__WORK TO COMPLETE__
As the output, give exactly the lines that run from the one with "hfov_deg: 63.4" through the end of the records below, and omit pictures.

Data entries
-----

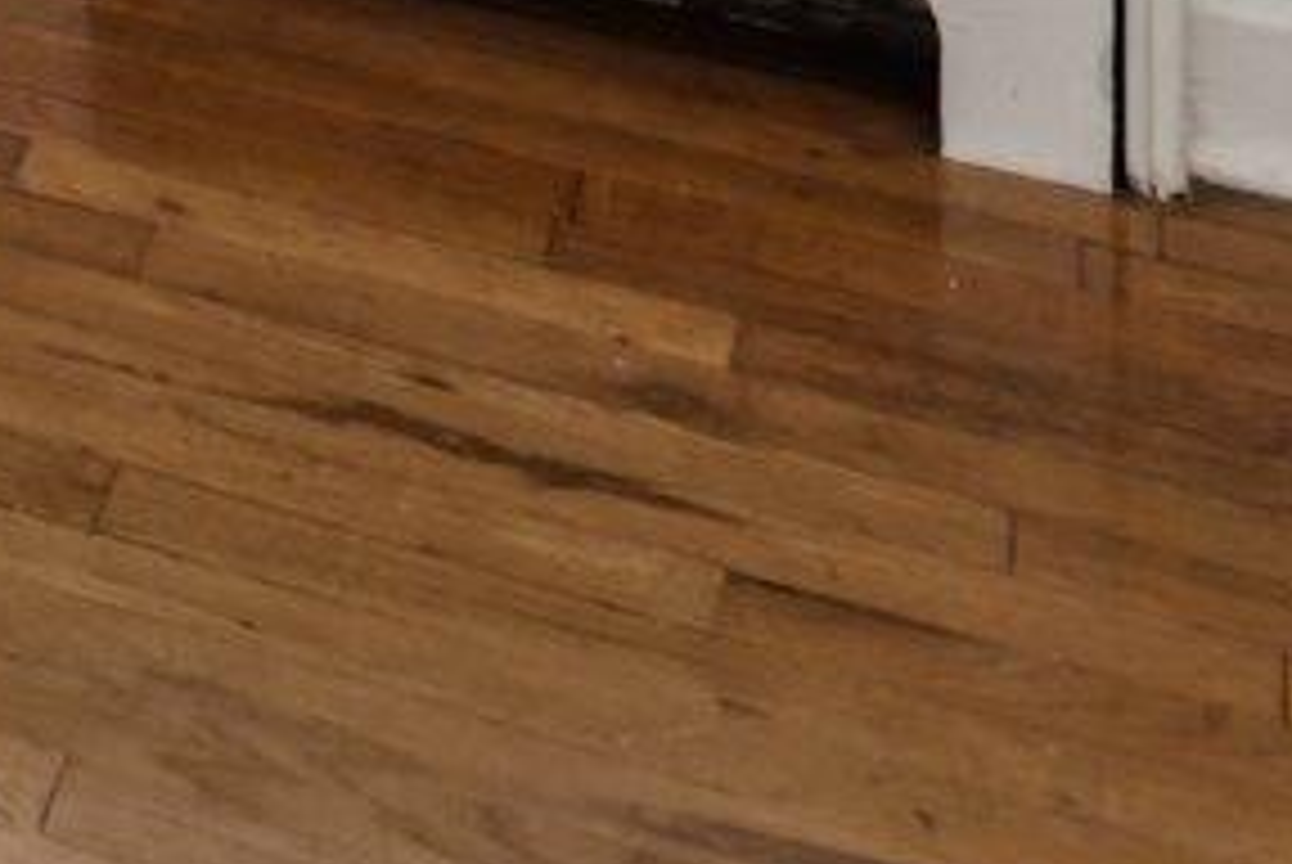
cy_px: -2005
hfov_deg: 13.8
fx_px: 4095
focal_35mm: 114
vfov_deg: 8.9
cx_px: -1648
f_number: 8
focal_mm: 16
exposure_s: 1/20
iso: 200
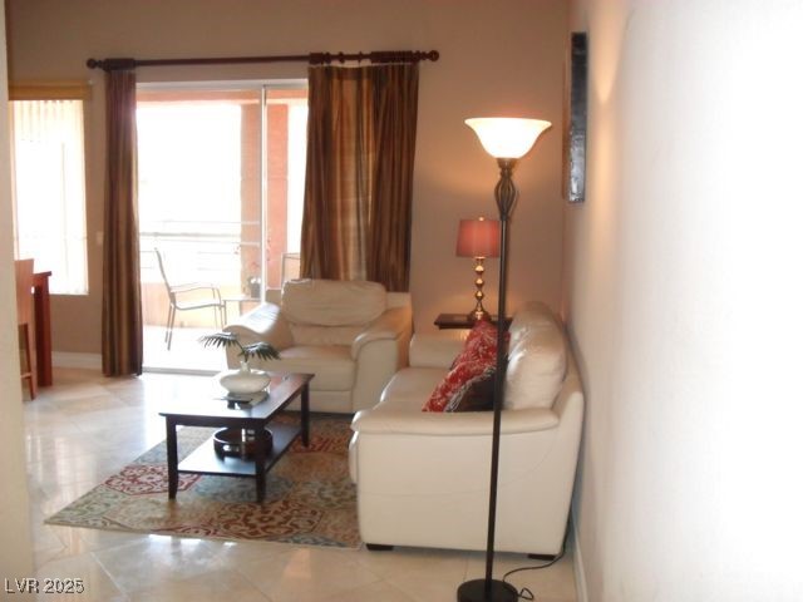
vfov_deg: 40.7
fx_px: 812
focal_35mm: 35
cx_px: 402
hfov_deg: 52.6
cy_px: 301
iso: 320
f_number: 3
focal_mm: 6.3
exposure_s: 1/45
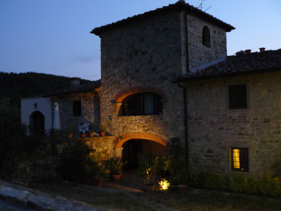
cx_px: 140
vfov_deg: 39.7
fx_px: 292
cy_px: 106
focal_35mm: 36
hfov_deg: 51.4
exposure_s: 1
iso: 200
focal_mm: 6
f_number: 2.8
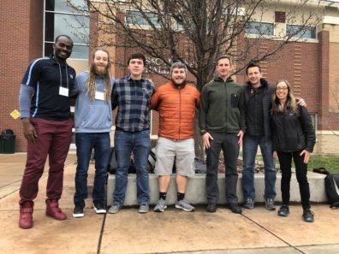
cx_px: 170
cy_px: 127
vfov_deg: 49.7
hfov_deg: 63.4
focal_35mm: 28
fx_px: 274
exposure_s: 1/277
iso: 20
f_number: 1.8
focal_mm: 3.99
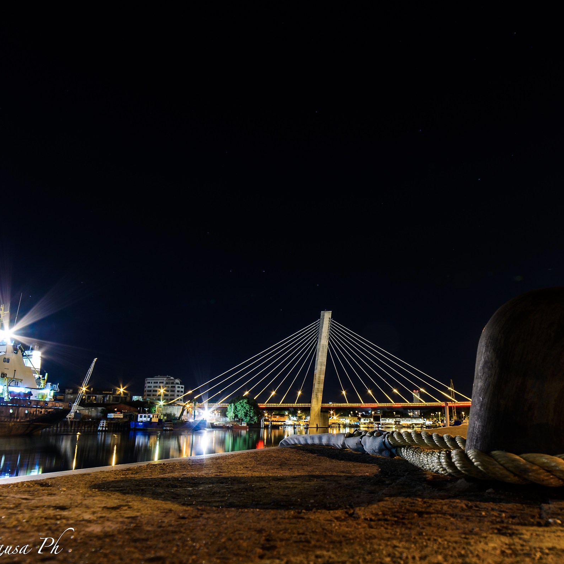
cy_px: 282
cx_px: 327
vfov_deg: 59.1
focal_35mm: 27
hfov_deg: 58.8
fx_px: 498
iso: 100
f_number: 8
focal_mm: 14
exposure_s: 20
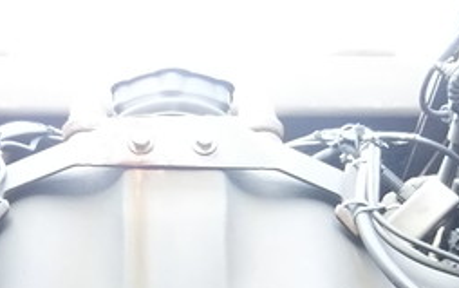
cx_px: 179
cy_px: 415
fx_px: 1001
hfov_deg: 25.8
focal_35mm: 80
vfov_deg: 15.3
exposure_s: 1/30
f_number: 2.2
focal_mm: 4
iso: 125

-----

__RESULT OF THE EXERCISE__
hfov_deg: 63.4
focal_35mm: 28
fx_px: 274
exposure_s: 1/277
iso: 20
f_number: 1.8
focal_mm: 3.99
cy_px: 282
cx_px: 327
vfov_deg: 59.1
focal_35mm: 27
hfov_deg: 58.8
fx_px: 498
iso: 100
f_number: 8
focal_mm: 14
exposure_s: 20
cx_px: 179
cy_px: 415
fx_px: 1001
hfov_deg: 25.8
focal_35mm: 80
vfov_deg: 15.3
exposure_s: 1/30
f_number: 2.2
focal_mm: 4
iso: 125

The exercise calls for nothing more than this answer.